What is expected: Note the line where "thumb mcp: (93, 200)" appears in the data below; write it out exactly, along with every line that comes after it to the end.
*** Begin section ***
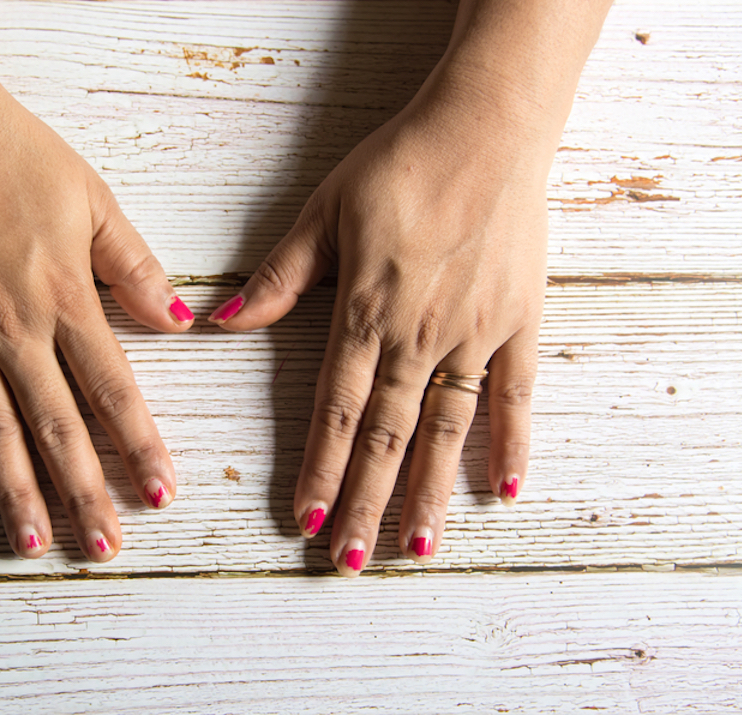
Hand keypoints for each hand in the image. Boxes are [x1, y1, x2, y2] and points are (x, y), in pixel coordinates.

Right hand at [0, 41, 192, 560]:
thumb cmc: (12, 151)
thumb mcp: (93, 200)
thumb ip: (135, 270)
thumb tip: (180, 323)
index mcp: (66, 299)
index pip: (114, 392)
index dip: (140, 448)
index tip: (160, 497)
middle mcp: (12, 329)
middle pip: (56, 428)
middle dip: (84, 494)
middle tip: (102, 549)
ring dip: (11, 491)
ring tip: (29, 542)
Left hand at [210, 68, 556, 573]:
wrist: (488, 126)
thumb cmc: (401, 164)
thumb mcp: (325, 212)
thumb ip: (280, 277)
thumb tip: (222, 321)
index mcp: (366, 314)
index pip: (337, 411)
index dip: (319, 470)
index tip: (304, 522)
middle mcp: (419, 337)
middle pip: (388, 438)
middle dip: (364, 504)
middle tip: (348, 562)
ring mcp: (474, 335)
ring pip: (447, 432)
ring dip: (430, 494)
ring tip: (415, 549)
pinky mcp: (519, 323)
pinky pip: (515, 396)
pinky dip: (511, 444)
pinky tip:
*** End section ***
Answer box:
thumb mcp: (93, 200)
thumb ip: (135, 270)
thumb tip: (180, 323)
index mcp: (66, 299)
index pip: (114, 392)
index dip: (140, 448)
index tip: (160, 497)
middle mcp: (12, 329)
middle pip: (56, 428)
middle dip: (84, 494)
middle tip: (102, 549)
ring dip: (11, 491)
ring tip: (29, 542)
Left hand at [210, 68, 556, 573]:
wrist: (488, 126)
thumb cmc: (401, 164)
thumb mcp: (325, 212)
thumb ip: (280, 277)
thumb tip: (222, 321)
index mcp: (366, 314)
index pip: (337, 411)
index dip: (319, 470)
index tip: (304, 522)
middle mcp: (419, 337)
middle pip: (388, 438)
middle dip: (364, 504)
middle tip: (348, 562)
ring mcp: (474, 335)
ring pip: (447, 432)
ring dip: (430, 494)
ring tip: (415, 549)
pinky mcp: (519, 323)
pinky pip: (515, 396)
pinky dip: (511, 444)
pinky tip:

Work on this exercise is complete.